3 240 hab. (Malouins), 1 462 ha, commune de la Loire-Atlantique dans le canton de Montoir-de-Bretagne, 2 km au NO de Montoir. La commune est au milieu des marais, où le bourg occupe une île. Trois autres villages sont sur des îles du marais de Brière, dont Errand au NE, le plus isolé, et Rosé au nord, le plus fréquenté puisqu'il mène à Saint-Joachim et propose un musée de la maison de l'éclusier sur le cours du Brivet, exutoire de la Grande Brière. De Rosé, les visiteurs peuvent accéder à un parc animalier, ainsi qu'à la réserve naturelle Pierre Constant, mis en place par le Parc naturel régional. Saint-Malo a été créée comme commune en 1925, à partir de Montoir; elle avait alors 2 000 hab. et s'est peuplée après 1950, devenant une banlieue de travailleurs de l'agglomération nazairienne; mais sa population n’augmente plus depuis 1985.


Trignac

7 700 hab. (Trignacais) dont 490 à part, 1 438 ha, commune de la Loire-Atlantique dans le canton de Montoir-de-Bretagne, juste entre Montoir et Saint-Nazaire, au bord du Brivet. Elle prolonge l’espace industriel de Saint-Nazaire vers le nord et son territoire touche aux chantiers de Penhoët. L’activité industrielle y fut représentée de 1890 à 1932 par des forges; elle est maintenant surtout liée aux sous-traitances de la construction navale et aéronautique et aux services à l’industrie: réseaux de transmission RFS (Radio Frequency Systems, 130 sal.), métallerie Montaza (20 sal.), mécanique SMCO (40 sal.), menuiserie Leray (40 sal.); plastiques Polyecim (20 sal.); constructions Ascot (25 sal.), peinture Prezioso Technilor (65 sal.) et Cryo West (20 sal.), installations thermiques Savelys (20 sal.); location d'engins Judic (20 sal.), publicité Lina (50 sal.); nettoyage Samsic (180 sal.), assaisnissement S3A (30 sal.).

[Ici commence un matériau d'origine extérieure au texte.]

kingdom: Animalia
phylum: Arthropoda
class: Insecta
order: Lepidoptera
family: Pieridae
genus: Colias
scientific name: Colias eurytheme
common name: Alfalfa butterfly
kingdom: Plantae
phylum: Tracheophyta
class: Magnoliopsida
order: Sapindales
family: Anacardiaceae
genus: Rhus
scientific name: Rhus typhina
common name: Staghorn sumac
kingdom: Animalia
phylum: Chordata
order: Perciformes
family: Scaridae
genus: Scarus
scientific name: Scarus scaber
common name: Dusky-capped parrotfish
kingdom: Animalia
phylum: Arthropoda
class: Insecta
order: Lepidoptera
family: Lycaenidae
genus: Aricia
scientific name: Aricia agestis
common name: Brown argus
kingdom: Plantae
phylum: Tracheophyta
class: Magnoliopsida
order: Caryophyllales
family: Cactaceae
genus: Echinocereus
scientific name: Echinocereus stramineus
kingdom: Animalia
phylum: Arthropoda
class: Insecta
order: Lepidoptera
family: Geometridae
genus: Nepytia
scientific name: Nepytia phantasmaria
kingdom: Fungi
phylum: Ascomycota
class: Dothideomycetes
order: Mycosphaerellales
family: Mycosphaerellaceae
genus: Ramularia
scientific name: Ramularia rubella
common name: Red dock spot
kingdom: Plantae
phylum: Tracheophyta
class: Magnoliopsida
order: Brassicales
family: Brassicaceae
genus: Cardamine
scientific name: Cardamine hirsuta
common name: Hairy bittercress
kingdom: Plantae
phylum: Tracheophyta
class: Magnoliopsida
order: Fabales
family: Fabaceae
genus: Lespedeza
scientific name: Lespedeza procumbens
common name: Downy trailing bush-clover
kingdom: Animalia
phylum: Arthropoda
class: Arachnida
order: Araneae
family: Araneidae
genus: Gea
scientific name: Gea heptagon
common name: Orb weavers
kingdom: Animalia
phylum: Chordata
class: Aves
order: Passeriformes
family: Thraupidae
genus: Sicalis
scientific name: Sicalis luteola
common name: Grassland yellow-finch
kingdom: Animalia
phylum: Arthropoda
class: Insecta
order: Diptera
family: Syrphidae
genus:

La présence d’un gros échangeur routier au débouché du pont sur la Loire a aussi fixé un gros centre commercial avec un hypermarché Auchan (400 sal.) et de nombreux magasins d’accompagnement (bricolage, jardinage, restauration, etc.) dont Leroy-Merlin (100 sal.), Boulanger (55 sal.), Conforama (40 sal.), Jardiplay (35 sal.), Cultura (30 sal.), Kiabi (25 sal.), Intersport (20 sal.), Darty (20 sal.); immobilier Espace Domicile (35 sal.), transports Colis N Co (30 sal.), entreposage Idea (30 sal.), distribution Nazaire Portage (70 sal.).

Entre l’échangeur et les chantiers de Penhoët, l’espace urbanisé est considéré comme une «zone urbaine sensible». La commune a un collège public. Elle a été créée en 1913 à partir de Montoir-de-Bretagne et avait 5 700 hab. en 1921; sa population a atteint 7 300 hab. (sdc) en 1975 avant de se réduire légèrement; elle a repris 400 hab. de 1999 à 2009.